I’m afraid the way that Richard Miller asks his audience why the literate arts are important, is that he asks it in a way that causes people to think there is only one answer. I remind you that I strongly disagree with him. As I’ve scraped through all these various texts looking for that golden answer, I keep coming back to those general ideas; personal gain, history, and personal expression. Even more so, I’ve realized you can’t do one of those three things without doing the other two at the same time. The way Miller structured his essay left me feeling that everything we read and/or write is done so in vain. He states, “There will never again be a book that can credibly be labeled “great,” not because outstanding books are no longer being produced, but because the world is now awash with writing that no one reads, with last year’s blockbusters ending up in the dump next to this year’s most insightful critiques”.
It’s difficult to make you understand how I feel. There are so many thoughts swarming the channel that leads to my fingers – begging to be dictated on the page. What are the literate arts good for? In my life they are good for everything. They are an outlet from this world of destruction we live in. I could not find the answer to this question in the analytical texts of all those brilliant authors. All they did for me was pose question after question that left me with more confusion and loss of hope. But for whatever reason when I read the personal and intimate thoughts of Denny Mack, a part of me grows. My understanding of human behavior changes as Denny makes it even clearer to me the importance of family and the time we have.

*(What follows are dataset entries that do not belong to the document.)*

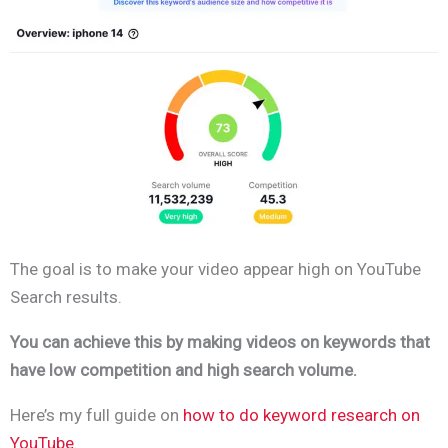
The goal is to make your video appear high on YouTube
Search results.
You can achieve this by making videos on keywords that
have low competition and high search volume.
Here’s my full guide on
how to do keyword research on
YouTube
.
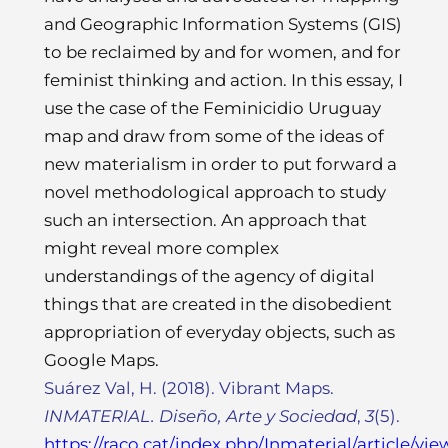
and Geographic Information Systems (GIS)
to be reclaimed by and for women, and for
feminist thinking and action. In this essay, I
use the case of the Feminicidio Uruguay
map and draw from some of the ideas of
new materialism in order to put forward a
novel methodological approach to study
such an intersection. An approach that
might reveal more complex
understandings of the agency of digital
things that are created in the disobedient
appropriation of everyday objects, such as
Google Maps.
Suárez Val, H. (2018). Vibrant Maps.
INMATERIAL. Diseño, Arte y Sociedad
,
3
(5).
https://raco.cat/index.php/Inmaterial/article/vi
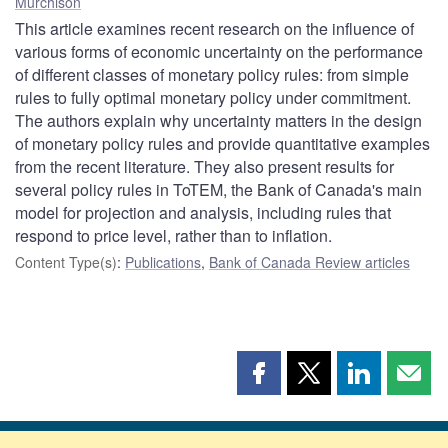
Murchison
This article examines recent research on the influence of
various forms of economic uncertainty on the performance
of different classes of monetary policy rules: from simple
rules to fully optimal monetary policy under commitment.
The authors explain why uncertainty matters in the design
of monetary policy rules and provide quantitative examples
from the recent literature. They also present results for
several policy rules in ToTEM, the Bank of Canada's main
model for projection and analysis, including rules that
respond to price level, rather than to inflation.
Content Type(s)
:
Publications
,
Bank of Canada Review articles
Share
Share
Share
Shar
this
this
this
this
page
page
page
page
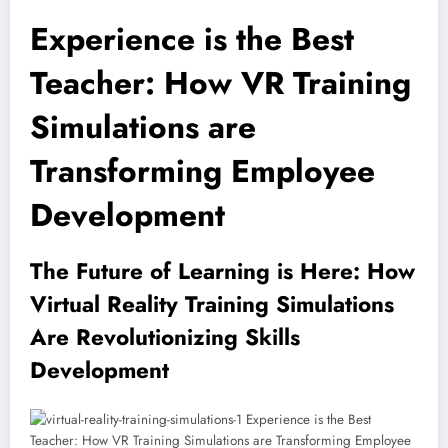
Experience is the Best
Teacher: How VR Training
Simulations are
Transforming Employee
Development
The Future of Learning is Here: How
Virtual Reality Training Simulations
Are Revolutionizing Skills
Development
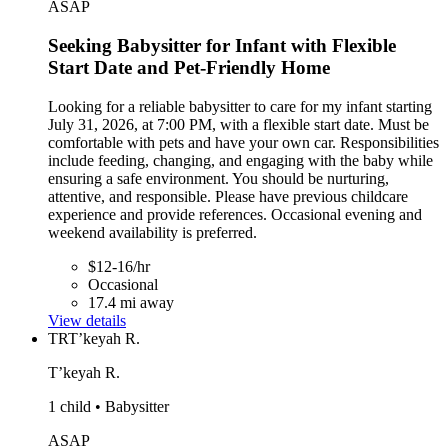
ASAP
Seeking Babysitter for Infant with Flexible
Start Date and Pet-Friendly Home
Looking for a reliable babysitter to care for my infant starting
July 31, 2026, at 7:00 PM, with a flexible start date. Must be
comfortable with pets and have your own car. Responsibilities
include feeding, changing, and engaging with the baby while
ensuring a safe environment. You should be nurturing,
attentive, and responsible. Please have previous childcare
experience and provide references. Occasional evening and
weekend availability is preferred.
$12-16/hr
Occasional
17.4 mi away
View details
TR
T’keyah R.
T’keyah R.
1 child • Babysitter
ASAP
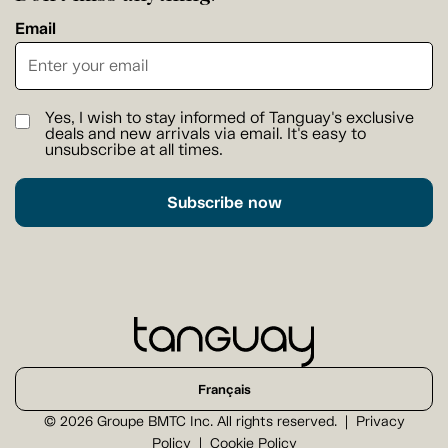
Email
Yes, I wish to stay informed of Tanguay's exclusive
deals and new arrivals via email. It's easy to
unsubscribe at all times.
Subscribe now
Français
© 2026 Groupe BMTC Inc. All rights reserved.
Privacy
Policy
Cookie Policy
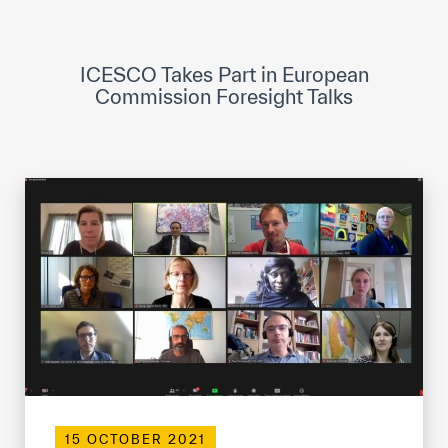
ICESCO Digital Library
Museums and Exhibitions
ICESCO Takes Part in European
Commission Foresight Talks
News & events
Press releases
Events
ICESCO social media
Contact
Contact
ICESCO offices
Get engaged
15 OCTOBER 2021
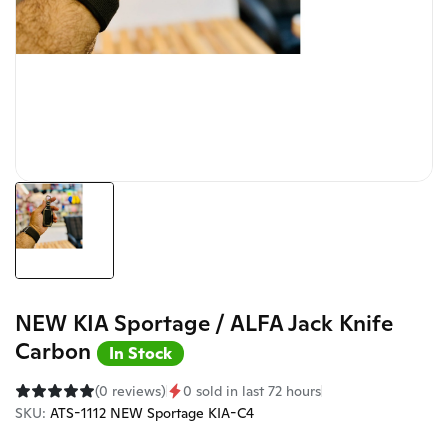
NEW KIA Sportage / ALFA Jack Knife
Carbon
In Stock
(0 reviews)
0 sold in last 72 hours
SKU:
ATS-1112 NEW Sportage KIA-C4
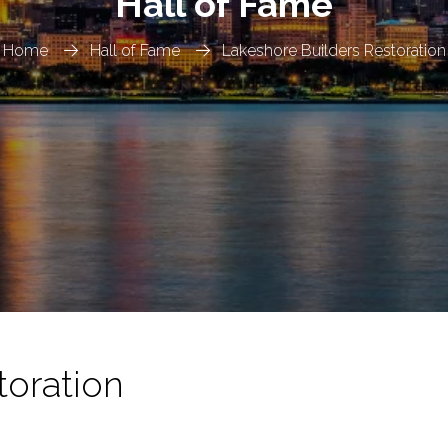
Hall of Fame
Home
Hall of Fame
Lakeshore Builders Restoration
toration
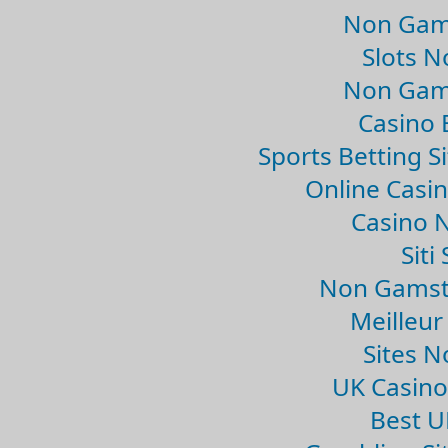
Non Gam
Slots 
Non Gam
Casino 
Sports Betting 
Online Casi
Casino 
Sit
Non Gamsto
Meilleur
Sites 
UK Casin
Best U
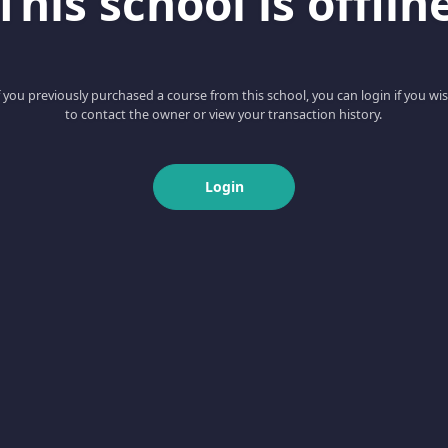
This school is offlin
f you previously purchased a course from this school, you can login if you wi
to contact the owner or view your transaction history.
Login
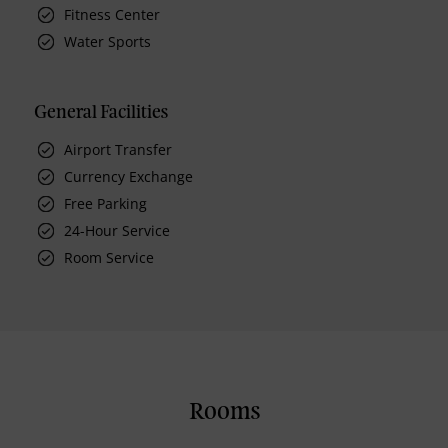
Fitness Center
Water Sports
General Facilities
Airport Transfer
Currency Exchange
Free Parking
24-Hour Service
Room Service
Rooms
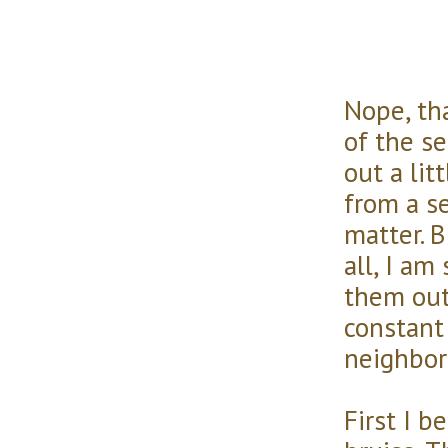
Nope, tha
of the se
out a lit
from a se
matter. B
all, I am
them out
constant 
neighbor
First I b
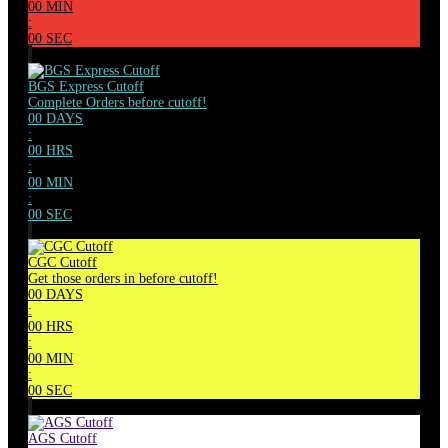
00
MIN
:
00
SEC
BGS Express Cutoff
Complete Orders before cutoff!
00
DAYS
:
00
HRS
:
00
MIN
:
00
SEC
CGC Cutoff
Get those orders in before cutoff!
00
DAYS
:
00
HRS
:
00
MIN
:
00
SEC
AGS Cutoff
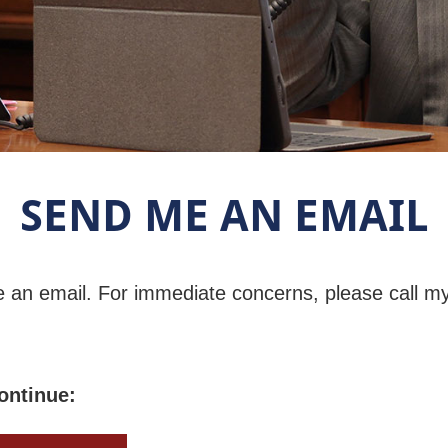
SEND ME AN EMAIL
e an email. For immediate concerns, please call m
ontinue:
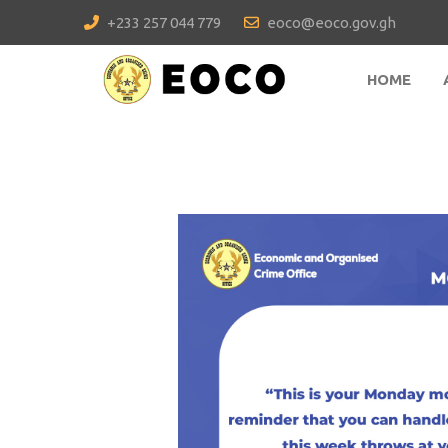
+233 257 044 779
eoco@eoco.gov.gh
HOME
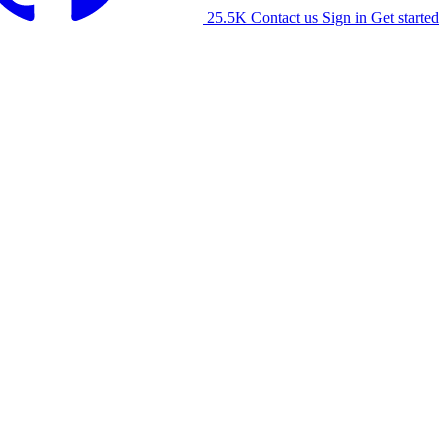
25.5K
Contact us
Sign in
Get started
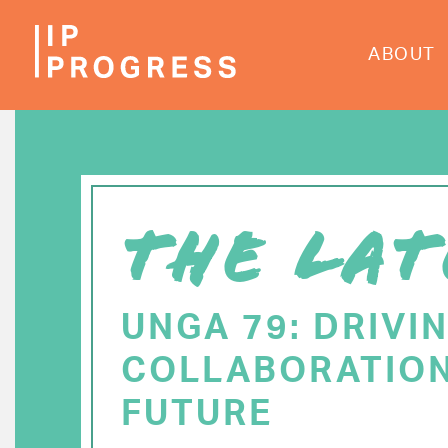
Skip
to
ABOUT
main
content
THE LAT
UNGA 79: DRIVI
COLLABORATION
FUTURE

We take so much for granted; Rodriquez showed this to me. We will always be faced with difficult situations; Pratt taught me this. We all see and apply things differently; claimed Freire. Most of what we do goes unnoticed; according to Miller. Yet here we are, still reading and writing because as much as we’d like to find a concrete answer that tells why we behave the way that we do, we simply can’t, and we should all be satisfied with that. Find you the reason you love to read, or love to write, or simply stop them both altogether.